WHAT THE TASK ASKS -> Set down all of the lines below exactly as they are given.

DATA EXTRACTS ->
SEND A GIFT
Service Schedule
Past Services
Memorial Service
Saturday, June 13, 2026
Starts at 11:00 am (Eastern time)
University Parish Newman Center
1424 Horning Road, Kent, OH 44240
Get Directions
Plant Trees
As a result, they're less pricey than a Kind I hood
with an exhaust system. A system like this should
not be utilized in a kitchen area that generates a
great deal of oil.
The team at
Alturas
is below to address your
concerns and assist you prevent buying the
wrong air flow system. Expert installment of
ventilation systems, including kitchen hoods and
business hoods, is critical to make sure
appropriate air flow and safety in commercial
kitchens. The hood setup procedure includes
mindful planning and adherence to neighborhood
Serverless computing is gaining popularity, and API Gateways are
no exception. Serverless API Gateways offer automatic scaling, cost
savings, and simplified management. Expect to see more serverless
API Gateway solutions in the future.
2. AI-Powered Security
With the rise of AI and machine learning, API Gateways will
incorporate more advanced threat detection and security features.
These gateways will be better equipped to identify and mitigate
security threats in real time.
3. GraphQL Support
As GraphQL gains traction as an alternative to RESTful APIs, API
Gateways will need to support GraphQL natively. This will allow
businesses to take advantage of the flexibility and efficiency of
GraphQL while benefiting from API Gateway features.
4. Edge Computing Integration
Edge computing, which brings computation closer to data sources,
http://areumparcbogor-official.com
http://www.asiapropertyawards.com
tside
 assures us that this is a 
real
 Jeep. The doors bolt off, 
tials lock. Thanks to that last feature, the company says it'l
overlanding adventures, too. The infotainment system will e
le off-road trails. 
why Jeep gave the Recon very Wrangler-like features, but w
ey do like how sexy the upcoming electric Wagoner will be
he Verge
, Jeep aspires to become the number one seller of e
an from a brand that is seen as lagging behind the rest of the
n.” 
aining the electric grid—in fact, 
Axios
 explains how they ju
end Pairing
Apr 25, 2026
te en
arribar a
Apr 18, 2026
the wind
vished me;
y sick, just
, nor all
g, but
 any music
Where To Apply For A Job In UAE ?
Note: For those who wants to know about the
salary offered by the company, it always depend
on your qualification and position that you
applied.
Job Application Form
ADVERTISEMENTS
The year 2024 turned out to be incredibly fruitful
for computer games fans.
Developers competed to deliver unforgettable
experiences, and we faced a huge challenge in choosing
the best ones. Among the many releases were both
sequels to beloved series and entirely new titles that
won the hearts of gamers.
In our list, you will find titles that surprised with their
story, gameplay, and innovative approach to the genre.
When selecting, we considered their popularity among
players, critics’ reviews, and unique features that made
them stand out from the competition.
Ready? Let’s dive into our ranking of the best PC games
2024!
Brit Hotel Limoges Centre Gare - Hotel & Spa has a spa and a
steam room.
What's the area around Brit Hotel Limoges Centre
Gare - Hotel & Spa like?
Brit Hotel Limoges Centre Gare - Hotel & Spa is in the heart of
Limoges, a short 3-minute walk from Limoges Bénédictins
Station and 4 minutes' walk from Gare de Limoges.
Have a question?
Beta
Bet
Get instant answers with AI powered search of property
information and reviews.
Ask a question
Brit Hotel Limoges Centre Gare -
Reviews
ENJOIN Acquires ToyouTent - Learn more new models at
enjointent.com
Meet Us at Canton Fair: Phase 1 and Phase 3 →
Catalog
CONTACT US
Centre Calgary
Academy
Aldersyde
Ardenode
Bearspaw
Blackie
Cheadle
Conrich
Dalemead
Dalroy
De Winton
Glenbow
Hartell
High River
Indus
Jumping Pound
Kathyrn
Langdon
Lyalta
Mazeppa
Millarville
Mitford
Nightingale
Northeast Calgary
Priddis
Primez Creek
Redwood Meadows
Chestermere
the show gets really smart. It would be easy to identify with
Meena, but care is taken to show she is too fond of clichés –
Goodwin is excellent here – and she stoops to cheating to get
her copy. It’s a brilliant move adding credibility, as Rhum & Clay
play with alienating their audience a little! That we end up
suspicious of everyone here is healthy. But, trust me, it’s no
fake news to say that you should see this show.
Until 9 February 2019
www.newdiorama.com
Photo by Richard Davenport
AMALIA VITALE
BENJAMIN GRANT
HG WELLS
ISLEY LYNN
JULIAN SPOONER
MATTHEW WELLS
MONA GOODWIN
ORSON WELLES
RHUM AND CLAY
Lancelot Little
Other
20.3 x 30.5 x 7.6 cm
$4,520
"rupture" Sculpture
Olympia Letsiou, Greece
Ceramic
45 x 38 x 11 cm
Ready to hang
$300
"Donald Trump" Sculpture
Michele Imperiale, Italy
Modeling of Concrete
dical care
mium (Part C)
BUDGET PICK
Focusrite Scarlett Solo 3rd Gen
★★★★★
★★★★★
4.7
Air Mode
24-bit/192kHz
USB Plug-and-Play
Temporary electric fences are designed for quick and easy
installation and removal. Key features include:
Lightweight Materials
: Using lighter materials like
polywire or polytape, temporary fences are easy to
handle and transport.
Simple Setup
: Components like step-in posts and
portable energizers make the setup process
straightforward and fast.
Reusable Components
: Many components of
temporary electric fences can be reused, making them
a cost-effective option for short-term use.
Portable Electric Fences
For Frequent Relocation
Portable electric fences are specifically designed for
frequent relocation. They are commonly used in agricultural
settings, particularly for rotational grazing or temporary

SOLVED PROBLEM ->
SEND A GIFT
Service Schedule
Past Services
Memorial Service
Saturday, June 13, 2026
Starts at 11:00 am (Eastern time)
University Parish Newman Center
1424 Horning Road, Kent, OH 44240
Get Directions
Plant Trees
As a result, they're less pricey than a Kind I hood
with an exhaust system. A system like this should
not be utilized in a kitchen area that generates a
great deal of oil.
The team at
Alturas
is below to address your
concerns and assist you prevent buying the
wrong air flow system. Expert installment of
ventilation systems, including kitchen hoods and
business hoods, is critical to make sure
appropriate air flow and safety in commercial
kitchens. The hood setup procedure includes
mindful planning and adherence to neighborhood
Serverless computing is gaining popularity, and API Gateways are
no exception. Serverless API Gateways offer automatic scaling, cost
savings, and simplified management. Expect to see more serverless
API Gateway solutions in the future.
2. AI-Powered Security
With the rise of AI and machine learning, API Gateways will
incorporate more advanced threat detection and security features.
These gateways will be better equipped to identify and mitigate
security threats in real time.
3. GraphQL Support
As GraphQL gains traction as an alternative to RESTful APIs, API
Gateways will need to support GraphQL natively. This will allow
businesses to take advantage of the flexibility and efficiency of
GraphQL while benefiting from API Gateway features.
4. Edge Computing Integration
Edge computing, which brings computation closer to data sources,
http://areumparcbogor-official.com
http://www.asiapropertyawards.com
tside
 assures us that this is a 
real
 Jeep. The doors bolt off, 
tials lock. Thanks to that last feature, the company says it'l
overlanding adventures, too. The infotainment system will e
le off-road trails. 
why Jeep gave the Recon very Wrangler-like features, but w
ey do like how sexy the upcoming electric Wagoner will be
he Verge
, Jeep aspires to become the number one seller of e
an from a brand that is seen as lagging behind the rest of the
n.” 
aining the electric grid—in fact, 
Axios
 explains how they ju
end Pairing
Apr 25, 2026
te en
arribar a
Apr 18, 2026
the wind
vished me;
y sick, just
, nor all
g, but
 any music
Where To Apply For A Job In UAE ?
Note: For those who wants to know about the
salary offered by the company, it always depend
on your qualification and position that you
applied.
Job Application Form
ADVERTISEMENTS
The year 2024 turned out to be incredibly fruitful
for computer games fans.
Developers competed to deliver unforgettable
experiences, and we faced a huge challenge in choosing
the best ones. Among the many releases were both
sequels to beloved series and entirely new titles that
won the hearts of gamers.
In our list, you will find titles that surprised with their
story, gameplay, and innovative approach to the genre.
When selecting, we considered their popularity among
players, critics’ reviews, and unique features that made
them stand out from the competition.
Ready? Let’s dive into our ranking of the best PC games
2024!
Brit Hotel Limoges Centre Gare - Hotel & Spa has a spa and a
steam room.
What's the area around Brit Hotel Limoges Centre
Gare - Hotel & Spa like?
Brit Hotel Limoges Centre Gare - Hotel & Spa is in the heart of
Limoges, a short 3-minute walk from Limoges Bénédictins
Station and 4 minutes' walk from Gare de Limoges.
Have a question?
Beta
Bet
Get instant answers with AI powered search of property
information and reviews.
Ask a question
Brit Hotel Limoges Centre Gare -
Reviews
ENJOIN Acquires ToyouTent - Learn more new models at
enjointent.com
Meet Us at Canton Fair: Phase 1 and Phase 3 →
Catalog
CONTACT US
Centre Calgary
Academy
Aldersyde
Ardenode
Bearspaw
Blackie
Cheadle
Conrich
Dalemead
Dalroy
De Winton
Glenbow
Hartell
High River
Indus
Jumping Pound
Kathyrn
Langdon
Lyalta
Mazeppa
Millarville
Mitford
Nightingale
Northeast Calgary
Priddis
Primez Creek
Redwood Meadows
Chestermere
the show gets really smart. It would be easy to identify with
Meena, but care is taken to show she is too fond of clichés –
Goodwin is excellent here – and she stoops to cheating to get
her copy. It’s a brilliant move adding credibility, as Rhum & Clay
play with alienating their audience a little! That we end up
suspicious of everyone here is healthy. But, trust me, it’s no
fake news to say that you should see this show.
Until 9 February 2019
www.newdiorama.com
Photo by Richard Davenport
AMALIA VITALE
BENJAMIN GRANT
HG WELLS
ISLEY LYNN
JULIAN SPOONER
MATTHEW WELLS
MONA GOODWIN
ORSON WELLES
RHUM AND CLAY
Lancelot Little
Other
20.3 x 30.5 x 7.6 cm
$4,520
"rupture" Sculpture
Olympia Letsiou, Greece
Ceramic
45 x 38 x 11 cm
Ready to hang
$300
"Donald Trump" Sculpture
Michele Imperiale, Italy
Modeling of Concrete
dical care
mium (Part C)
BUDGET PICK
Focusrite Scarlett Solo 3rd Gen
★★★★★
★★★★★
4.7
Air Mode
24-bit/192kHz
USB Plug-and-Play
Temporary electric fences are designed for quick and easy
installation and removal. Key features include:
Lightweight Materials
: Using lighter materials like
polywire or polytape, temporary fences are easy to
handle and transport.
Simple Setup
: Components like step-in posts and
portable energizers make the setup process
straightforward and fast.
Reusable Components
: Many components of
temporary electric fences can be reused, making them
a cost-effective option for short-term use.
Portable Electric Fences
For Frequent Relocation
Portable electric fences are specifically designed for
frequent relocation. They are commonly used in agricultural
settings, particularly for rotational grazing or temporary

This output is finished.